> Questions on the material
• A. Answer the following questions using the figure captions on epileptic network analysis, one answer per line with matching labels:
(i) How many seizures and patients supplied the pre-ictal periods?
(ii) What do the bolts on top of the plot mark?
(iii) On average, which functional module holds the most important node?
• B. Condense the paragraph of the figure captions on epileptic network analysis that begins "Mean numbers of predictive edges and nodes" into a bulleted list that keeps its main facts.
• C. Extend the figure captions on epileptic network analysis, starting after their final sentence.

> Quoted passage
────────────────

Mean numbers of predictive edges and nodes grouped by functional module. Bar graph of the (mean ± standard deviation) number of predictive edges (A) and nodes (B) per patient (pre-ictal periods of 78 seizures from 38 patients). Predictive edges connect (predictive and non-predictive) network nodes (brain regions) within and between functional modules (S SOZ, N neighbourhood, O other). Note that there may be more than one predictive edge and more than one predictive node per pre-ictal period and these edges may connect different nodes. Predictivity of nodes estimated with strength centrality.

Figure 3

Time-varying changes of node centrality in an epileptic network. Exemplary time course of centrality of each node in a patient’s evolving epileptic network derived from multichannel iEEG recorded continuously over more than seven days. Data grouped by functional module (O other, N neighbourhood, S  SOZ). Bolts on top of the plot mark times of seizure onset, and tics on x-axis denote midnight. On average, the most important node belongs to functional module O.

────────────────

[Page-level text extractions]
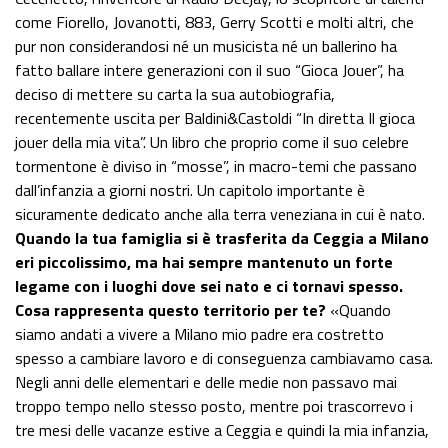
come Fiorello, Jovanotti, 883, Gerry Scotti e molti altri, che
pur non considerandosi né un musicista né un ballerino ha
fatto ballare intere generazioni con il suo “Gioca Jouer”, ha
deciso di mettere su carta la sua autobiografia,
recentemente uscita per Baldini&Castoldi “In diretta Il gioca
jouer della mia vita”. Un libro che proprio come il suo celebre
tormentone è diviso in “mosse”, in macro-temi che passano
dall’infanzia a giorni nostri. Un capitolo importante è
sicuramente dedicato anche alla terra veneziana in cui è nato.
Quando la tua famiglia si è trasferita da Ceggia a Milano
eri piccolissimo, ma hai sempre mantenuto un forte
legame con i luoghi dove sei nato e ci tornavi spesso.
Cosa rappresenta questo territorio per te?
«Quando
siamo andati a vivere a Milano mio padre era costretto
spesso a cambiare lavoro e di conseguenza cambiavamo casa.
Negli anni delle elementari e delle medie non passavo mai
troppo tempo nello stesso posto, mentre poi trascorrevo i
tre mesi delle vacanze estive a Ceggia e quindi la mia infanzia,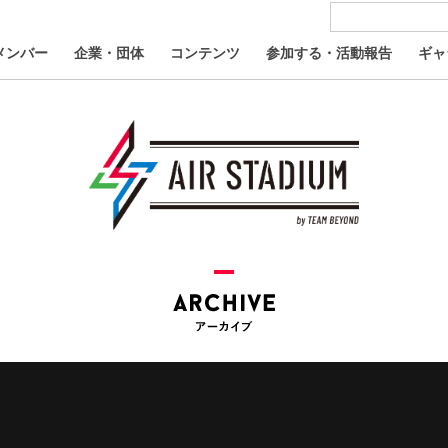
メンバー
企業・団体
コンテンツ
参加する・活動報告
ギャ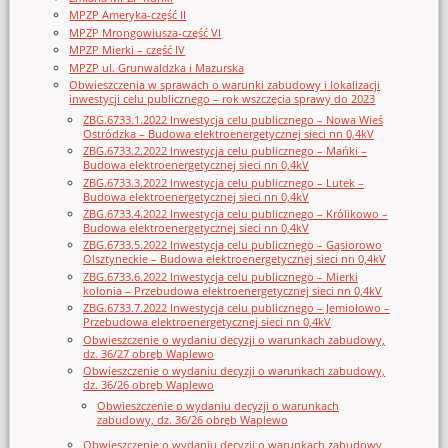
MPZP Ameryka-część II
MPZP Mrongowiusza-część VI
MPZP Mierki – część IV
MPZP ul. Grunwaldzka i Mazurska
Obwieszczenia w sprawach o warunki zabudowy i lokalizacji
inwestycji celu publicznego – rok wszczęcia sprawy do 2023
ZBG.6733.1.2022 Inwestycja celu publicznego – Nowa Wieś
Ostródzka – Budowa elektroenergetycznej sieci nn 0,4kV
ZBG.6733.2.2022 Inwestycja celu publicznego – Mańki –
Budowa elektroenergetycznej sieci nn 0,4kV
ZBG.6733.3.2022 Inwestycja celu publicznego – Lutek –
Budowa elektroenergetycznej sieci nn 0,4kV
ZBG.6733.4.2022 Inwestycja celu publicznego – Królikowo –
Budowa elektroenergetycznej sieci nn 0,4kV
ZBG.6733.5.2022 Inwestycja celu publicznego – Gąsiorowo
Olsztyneckie – Budowa elektroenergetycznej sieci nn 0,4kV
ZBG.6733.6.2022 Inwestycja celu publicznego – Mierki
kolonia – Przebudowa elektroenergetycznej sieci nn 0,4kV
ZBG.6733.7.2022 Inwestycja celu publicznego – Jemiołowo –
Przebudowa elektroenergetycznej sieci nn 0,4kV
Obwieszczenie o wydaniu decyzji o warunkach zabudowy,
dz. 36/27 obręb Waplewo
Obwieszczenie o wydaniu decyzji o warunkach zabudowy,
dz. 36/26 obręb Waplewo
Obwieszczenie o wydaniu decyzji o warunkach
zabudowy, dz. 36/26 obręb Waplewo
Obwieszczenie o wydaniu decyzji o warunkach zabudowy,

────────────────

> Set of answers
• A.
(i) 78 seizures from 38 patients.
(ii) The times of seizure onset.
(iii) Functional module O (other).

• B.
- A bar graph shows the mean ± standard deviation number of predictive edges (A) and nodes (B) per patient.
- The data come from the pre-ictal periods of 78 seizures from 38 patients.
- Predictive edges connect predictive and non-predictive network nodes (brain regions) within and between functional modules: S (SOZ), N (neighborhood) and O (other).
- A pre-ictal period may contain more than one predictive edge and more than one predictive node, and these edges may connect different nodes.
- Node predictivity is estimated with strength centrality.

• C.
Figure 4

Predictive edges and predictive nodes. Schematics summarizing our findings of the spatial distribution of predictive edges connecting predictive (red) and/or non-predictive nodes (grey) within and between functional modules (O other, N neighbourhood, S SOZ). For the sake of clarity, we do not show non-predictive edges. The table reports the number of network constituents contributing to each case (c1–c5). Percentages refer to the total amount of the respective predictive network constituent. We do not report the number of solitary predictive nodes (24.3% of all predictive nodes).

Figure 5

Distributions of pre-seizure changes in characteristics of predictive edges and nodes. Boxplots of the relative change δ in weights W_e of predictive edges connecting predictive nodes and in centrality values (top, strength centrality C^S) and (bottom, betweenness centrality C^B) of predictive nodes connected by predictive edges (left: both nodes (n_h, n_l) carry predictive information; case c1; right: only one node (n) carries predictive information; case c2). Relative changes are calculated as δ = (M_p − M_i)/M_i, were M_p and M_i denote placeholders for the medians of the respective characteristics from the pre-ictal and inter-ictal periods. Bottom and top of a box are the first and third quartiles, and the (blue) band inside a box is the median of the distribution. The ends of the whiskers represent the interquartile range of the data. Note that the medians of relative change in edge weights for cases c1 and c2 differ only by 0.9% for C^S and by 10.5% for C^B.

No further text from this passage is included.